The Declarer (Floyd McWilliams' Blog)

Sunday, September 15, 2002


Thursday the Mercury News ran an editorial decrying the "problems" faced by America's Muslims since 9/11. I present an excerpt, which also serves as a justification for the scare quotes:


During the days that followed Sept. 11, Muslim, Arab and Sikh Americans became victims of anger and ignorance. Dozens of incidents of hate, from strangers' slurs to job discrimination, firings and physical harassment, were reported to the police and civil rights groups. As Mercury News writers Karen de Sa and Michael Bazeley make clear in today's editions, the trauma lingers for those who experienced it.


Slurs are a major problem? Have de Da or Bazeley ever been to a high school? A sporting event where the visiting team is razzed?

Sean Rawlings did an admirable job of putting the issue in perspective with his letter to the editor:


I'm getting tired of all the rhetoric in the media lately about American intolerance. ...look at tolerance elsewhere. In India earlier this year, more than 50 Hindus were killed by Muslims. The reaction? Hundreds slaughtered, homes burned to the ground and omen raped by enraged nationalists. In Muslim Pakistan, on not one but several occasions, Christian churches have been attacked by grenade and gunfire from Islamist thugs.

What was the death toll here? Two: one Sikh gentleman in Arizona and a Muslim Arab in California.
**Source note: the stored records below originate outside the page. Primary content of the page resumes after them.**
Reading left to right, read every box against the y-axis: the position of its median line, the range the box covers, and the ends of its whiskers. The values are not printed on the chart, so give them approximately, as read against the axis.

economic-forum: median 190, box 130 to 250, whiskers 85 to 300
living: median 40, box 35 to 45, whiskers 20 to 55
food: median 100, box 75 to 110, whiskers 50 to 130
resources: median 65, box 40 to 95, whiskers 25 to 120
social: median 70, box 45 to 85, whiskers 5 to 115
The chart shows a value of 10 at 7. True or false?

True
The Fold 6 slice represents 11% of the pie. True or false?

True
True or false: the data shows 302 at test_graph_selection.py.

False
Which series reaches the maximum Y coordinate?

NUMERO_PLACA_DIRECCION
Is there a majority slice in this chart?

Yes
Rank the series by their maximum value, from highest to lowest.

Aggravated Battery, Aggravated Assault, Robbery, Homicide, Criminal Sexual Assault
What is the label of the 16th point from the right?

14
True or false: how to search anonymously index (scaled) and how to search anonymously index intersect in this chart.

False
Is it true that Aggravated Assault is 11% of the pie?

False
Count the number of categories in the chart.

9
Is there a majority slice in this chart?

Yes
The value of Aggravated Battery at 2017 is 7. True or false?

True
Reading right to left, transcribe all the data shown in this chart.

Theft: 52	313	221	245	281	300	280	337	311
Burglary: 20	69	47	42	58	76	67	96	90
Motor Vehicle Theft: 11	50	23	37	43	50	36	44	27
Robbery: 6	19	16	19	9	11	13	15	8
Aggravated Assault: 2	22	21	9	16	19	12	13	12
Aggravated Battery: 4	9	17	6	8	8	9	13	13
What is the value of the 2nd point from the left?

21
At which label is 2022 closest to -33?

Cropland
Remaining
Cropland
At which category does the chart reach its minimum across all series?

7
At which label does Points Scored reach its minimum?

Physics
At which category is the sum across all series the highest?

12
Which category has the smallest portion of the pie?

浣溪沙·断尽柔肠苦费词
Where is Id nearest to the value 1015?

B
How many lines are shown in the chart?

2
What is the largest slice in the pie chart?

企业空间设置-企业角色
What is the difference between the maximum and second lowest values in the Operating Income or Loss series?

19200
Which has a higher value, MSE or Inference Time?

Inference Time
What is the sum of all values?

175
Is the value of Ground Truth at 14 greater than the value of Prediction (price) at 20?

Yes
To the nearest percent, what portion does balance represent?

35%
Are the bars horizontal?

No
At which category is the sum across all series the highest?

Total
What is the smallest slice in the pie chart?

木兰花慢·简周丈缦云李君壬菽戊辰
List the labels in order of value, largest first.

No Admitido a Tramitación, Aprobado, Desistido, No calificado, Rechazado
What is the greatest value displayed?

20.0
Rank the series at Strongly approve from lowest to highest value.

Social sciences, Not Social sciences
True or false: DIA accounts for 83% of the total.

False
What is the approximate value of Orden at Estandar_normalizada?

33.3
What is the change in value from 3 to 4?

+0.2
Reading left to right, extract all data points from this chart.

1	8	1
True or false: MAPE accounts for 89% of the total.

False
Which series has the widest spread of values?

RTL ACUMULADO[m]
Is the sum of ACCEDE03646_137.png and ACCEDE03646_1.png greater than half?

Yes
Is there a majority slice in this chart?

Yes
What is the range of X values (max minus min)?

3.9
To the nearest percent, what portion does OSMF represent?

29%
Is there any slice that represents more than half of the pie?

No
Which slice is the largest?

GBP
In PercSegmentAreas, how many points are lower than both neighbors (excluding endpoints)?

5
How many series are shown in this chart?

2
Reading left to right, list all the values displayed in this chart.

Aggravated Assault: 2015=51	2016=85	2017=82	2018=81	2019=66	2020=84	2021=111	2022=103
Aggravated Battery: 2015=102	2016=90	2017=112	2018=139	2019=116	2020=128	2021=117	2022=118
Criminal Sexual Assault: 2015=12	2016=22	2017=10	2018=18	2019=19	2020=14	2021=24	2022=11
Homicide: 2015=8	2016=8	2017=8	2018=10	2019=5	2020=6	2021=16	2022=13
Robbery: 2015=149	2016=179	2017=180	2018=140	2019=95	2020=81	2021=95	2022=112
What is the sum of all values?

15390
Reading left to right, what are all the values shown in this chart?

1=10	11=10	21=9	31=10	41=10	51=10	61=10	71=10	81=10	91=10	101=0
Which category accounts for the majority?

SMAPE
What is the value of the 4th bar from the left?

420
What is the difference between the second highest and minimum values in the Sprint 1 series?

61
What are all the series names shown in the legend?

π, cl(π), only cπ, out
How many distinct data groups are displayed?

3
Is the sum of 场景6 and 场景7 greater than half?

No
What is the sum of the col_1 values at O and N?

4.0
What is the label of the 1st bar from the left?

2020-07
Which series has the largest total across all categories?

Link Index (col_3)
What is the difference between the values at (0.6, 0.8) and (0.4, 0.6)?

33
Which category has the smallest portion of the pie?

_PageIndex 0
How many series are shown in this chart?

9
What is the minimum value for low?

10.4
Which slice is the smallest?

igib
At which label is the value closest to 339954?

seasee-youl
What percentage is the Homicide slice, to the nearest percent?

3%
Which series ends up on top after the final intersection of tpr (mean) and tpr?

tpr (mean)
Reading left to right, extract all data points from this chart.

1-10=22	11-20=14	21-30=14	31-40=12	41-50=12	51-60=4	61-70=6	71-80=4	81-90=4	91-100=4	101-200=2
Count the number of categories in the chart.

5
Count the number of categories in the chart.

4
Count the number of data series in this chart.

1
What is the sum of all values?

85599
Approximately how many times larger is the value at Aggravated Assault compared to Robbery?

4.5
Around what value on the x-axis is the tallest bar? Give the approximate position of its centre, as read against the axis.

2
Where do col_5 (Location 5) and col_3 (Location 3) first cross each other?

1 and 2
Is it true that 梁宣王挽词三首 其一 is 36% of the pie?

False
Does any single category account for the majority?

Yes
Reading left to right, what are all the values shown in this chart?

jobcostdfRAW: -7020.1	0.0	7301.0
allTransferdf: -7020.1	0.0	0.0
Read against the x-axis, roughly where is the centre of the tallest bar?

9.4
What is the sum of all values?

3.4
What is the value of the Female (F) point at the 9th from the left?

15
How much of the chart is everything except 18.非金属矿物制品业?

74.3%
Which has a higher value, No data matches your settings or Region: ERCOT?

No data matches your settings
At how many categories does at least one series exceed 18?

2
While the loss of life is deplorable, this does not make a case that the United States is a seething hotbed of murderous racist rage, and I deeply resent the implication.


Eddy L. Harris travelled in Africa around 1990 and wrote a wonderful book about his experiences called Native Stranger. A more recent book in this vein was Keith Richburg's Out of America. The pattern of the books is the same: A black American goes to Africa to find his roots, to find companionship with his race, and instead discovers poverty, disease, and mass murder. While Richburg was shocked, angry, and betrayed, the prevalent tone in Harris' work is sympathy and angst.

Harris travelled down the west coast of Africa. He went from Mauretania to Senegal at a time when the two countries were hostile to each other, though not at open war. Immediately after he arrived in Senegal, violence exploded:


"Senegalese are being slaughtered in Mauretania ... their throats are being cut and their bodies hacked to pieces with machetes."

...

Forty thousand blacks -- Tukolor, Fulani, and Wolof -- were forced out of Mauretania. Hundreds and hundreds were killed. Their throats were slit and their heads cut off. Women were disembowled. Men were castrated.

In Dakar, the Senegalese responded in kind to the grisly stories coming out of Mauretania and went on a rampage of retaliation. Crowds crazed with anger flooded the streets. They rounded up Mauretanians to lynch them, to club them to death, stone them to death, burn their bodies and pillage their shops."